ASSIGNED TASK: Without reproducing any image, print the listing below exactly.

RECORDS:
▼

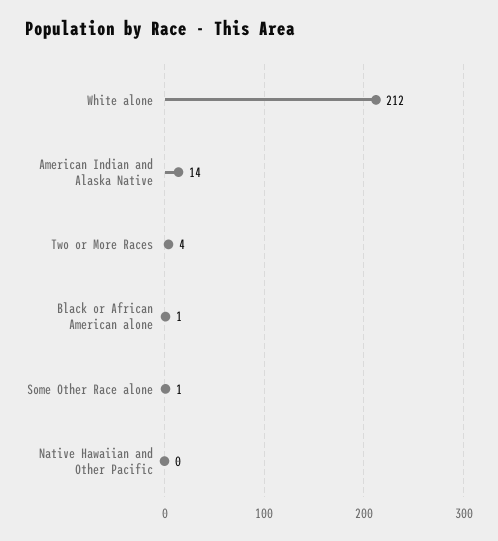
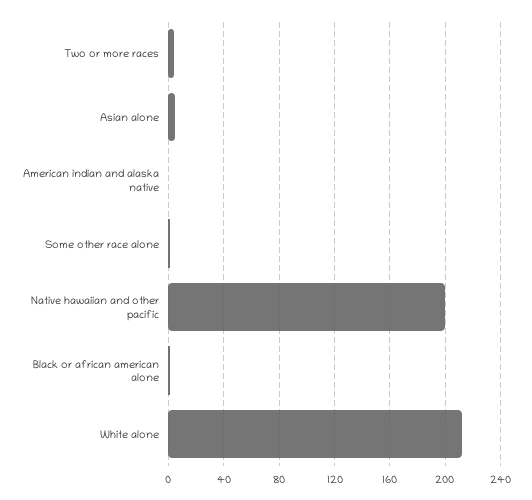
  {
    "White alone": 212,
-   "American Indian and Alaska Native": 14,
+   "American Indian and Alaska Native": 0,
    "Two or More Races": 4,
    "Black or African American alone": 1,
    "Some Other Race alone": 1,
-   "Native Hawaiian and Other Pacific": 0
+   "Native Hawaiian and Other Pacific": 200,
+   "Asian alone": 5
  }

▲

TASK RESPONSE:
  {
    "White alone": 212,
-   "American Indian and Alaska Native": 14,
+   "American Indian and Alaska Native": 0,
    "Two or More Races": 4,
    "Black or African American alone": 1,
    "Some Other Race alone": 1,
-   "Native Hawaiian and Other Pacific": 0
+   "Native Hawaiian and Other Pacific": 200,
+   "Asian alone": 5
  }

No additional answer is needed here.